Thanks to sustained quantitative easing, the volume of fixed income securities trading at negative yields has never fallen below USD6 trillion since 2016. (The figure recently leapt to as high as USD17 trillion).
Also consigned to history is the notion that government bond markets are oases of calm. On one eventful day in May 2018, the yield on Italy’s two-year bond spiked by more than 150 basis points, the sharpest one day sell off in more than 25 years. There was also the US 'flash crash' of October 2015, which saw yields on 10-year Treasuries move up and down by 160 basis points within just 12 minutes. As the US Federal Reserve warns, such episodes will be more frequent in future as passive investing and algorithmic trading gather pace.1
Bond investors face an additional complication. The definition of a diversified bond portfolio has also had to be torn up. That’s because the various fixed income asset classes that make up the global bond market2 have been tracking one another more closely in recent years. The correlation of the returns of US Treasuries, corporate debt and emerging market bonds has been higher in the past three years than in the past 10 (Fig. 1).

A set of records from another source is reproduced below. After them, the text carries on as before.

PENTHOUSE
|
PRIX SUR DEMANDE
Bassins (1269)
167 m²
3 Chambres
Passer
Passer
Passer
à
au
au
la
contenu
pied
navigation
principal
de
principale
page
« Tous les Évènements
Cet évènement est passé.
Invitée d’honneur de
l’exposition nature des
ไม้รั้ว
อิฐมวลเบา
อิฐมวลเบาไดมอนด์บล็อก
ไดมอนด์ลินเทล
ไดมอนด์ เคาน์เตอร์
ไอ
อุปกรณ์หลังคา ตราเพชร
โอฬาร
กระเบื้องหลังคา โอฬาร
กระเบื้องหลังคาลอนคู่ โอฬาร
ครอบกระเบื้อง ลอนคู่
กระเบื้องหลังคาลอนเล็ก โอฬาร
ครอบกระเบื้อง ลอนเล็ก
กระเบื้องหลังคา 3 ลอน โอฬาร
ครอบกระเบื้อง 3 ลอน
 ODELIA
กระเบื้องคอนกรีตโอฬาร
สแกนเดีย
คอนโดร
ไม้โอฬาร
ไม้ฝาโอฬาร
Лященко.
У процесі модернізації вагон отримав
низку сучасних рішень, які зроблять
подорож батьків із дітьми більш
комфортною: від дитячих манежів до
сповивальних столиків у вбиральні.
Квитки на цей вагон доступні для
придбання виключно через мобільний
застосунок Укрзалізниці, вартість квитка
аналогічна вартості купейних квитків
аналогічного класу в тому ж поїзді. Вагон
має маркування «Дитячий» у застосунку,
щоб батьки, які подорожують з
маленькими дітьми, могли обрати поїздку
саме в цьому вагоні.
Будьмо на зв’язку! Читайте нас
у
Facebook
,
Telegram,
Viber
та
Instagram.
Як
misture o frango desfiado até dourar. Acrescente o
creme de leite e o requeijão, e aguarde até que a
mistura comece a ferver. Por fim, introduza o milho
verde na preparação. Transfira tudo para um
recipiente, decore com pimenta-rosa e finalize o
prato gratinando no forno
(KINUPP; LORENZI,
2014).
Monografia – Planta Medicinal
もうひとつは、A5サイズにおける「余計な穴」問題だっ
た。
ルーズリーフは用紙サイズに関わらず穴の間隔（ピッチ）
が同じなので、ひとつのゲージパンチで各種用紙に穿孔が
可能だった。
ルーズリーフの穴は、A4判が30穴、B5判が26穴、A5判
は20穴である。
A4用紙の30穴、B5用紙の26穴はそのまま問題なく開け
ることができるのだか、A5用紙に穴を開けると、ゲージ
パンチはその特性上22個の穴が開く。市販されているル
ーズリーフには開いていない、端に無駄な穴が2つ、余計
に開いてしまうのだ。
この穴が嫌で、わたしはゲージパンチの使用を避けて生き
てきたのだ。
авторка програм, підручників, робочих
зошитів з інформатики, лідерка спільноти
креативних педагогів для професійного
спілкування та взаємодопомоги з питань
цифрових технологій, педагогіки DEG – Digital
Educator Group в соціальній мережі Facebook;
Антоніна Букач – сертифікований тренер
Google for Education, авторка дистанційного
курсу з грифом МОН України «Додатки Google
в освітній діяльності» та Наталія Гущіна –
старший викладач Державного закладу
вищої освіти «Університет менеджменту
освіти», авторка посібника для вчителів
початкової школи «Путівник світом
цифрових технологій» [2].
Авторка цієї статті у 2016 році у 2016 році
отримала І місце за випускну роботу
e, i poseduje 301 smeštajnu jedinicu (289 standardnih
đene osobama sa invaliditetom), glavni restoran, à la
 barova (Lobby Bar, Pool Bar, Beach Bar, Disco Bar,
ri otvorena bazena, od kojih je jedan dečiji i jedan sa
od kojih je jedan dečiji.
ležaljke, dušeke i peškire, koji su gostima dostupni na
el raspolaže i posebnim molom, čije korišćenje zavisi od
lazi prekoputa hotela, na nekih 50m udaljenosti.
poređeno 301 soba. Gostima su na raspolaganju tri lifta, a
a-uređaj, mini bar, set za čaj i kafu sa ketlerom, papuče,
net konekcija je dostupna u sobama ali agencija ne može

Investors can of course accept this new reality. They can simply resign themselves to owning a more volatile portfolio.
But there is an alternative. And it comes in the form of an absolute return fixed income (ARFI) strategy. Untethered from bond benchmarks, and free to deploy advanced risk management techniques, ARFI strategies are designed to deliver returns independent of the fixed income market.
For these reasons, they can serve as a buffer for - and complement to - a traditional fixed income portfolio.
Typically, ARFI funds target a specific level of return over a specific time-frame, expressed as a percentage point gain over a commercial lending rate or inflation.
To the investment managers running the ARFI strategies at Pictet Asset Management, delivering on this goal requires a multi-faceted approach to portfolio construction.
First, the investment universe needs to be broad. Investments should be chosen from the widest possible range of easily-tradeable bonds, currencies and derivatives. This makes it easier to construct a diversified portfolio composed of assets whose returns don’t move in tandem.
Second, more attention should be paid to the structural trends that influence bond returns than cyclical, and more volatile, factors such as economic growth and inflation.
Third, every investment idea must have a corresponding hedge in place to ensure the most favourable trade-off between risk and prospective return.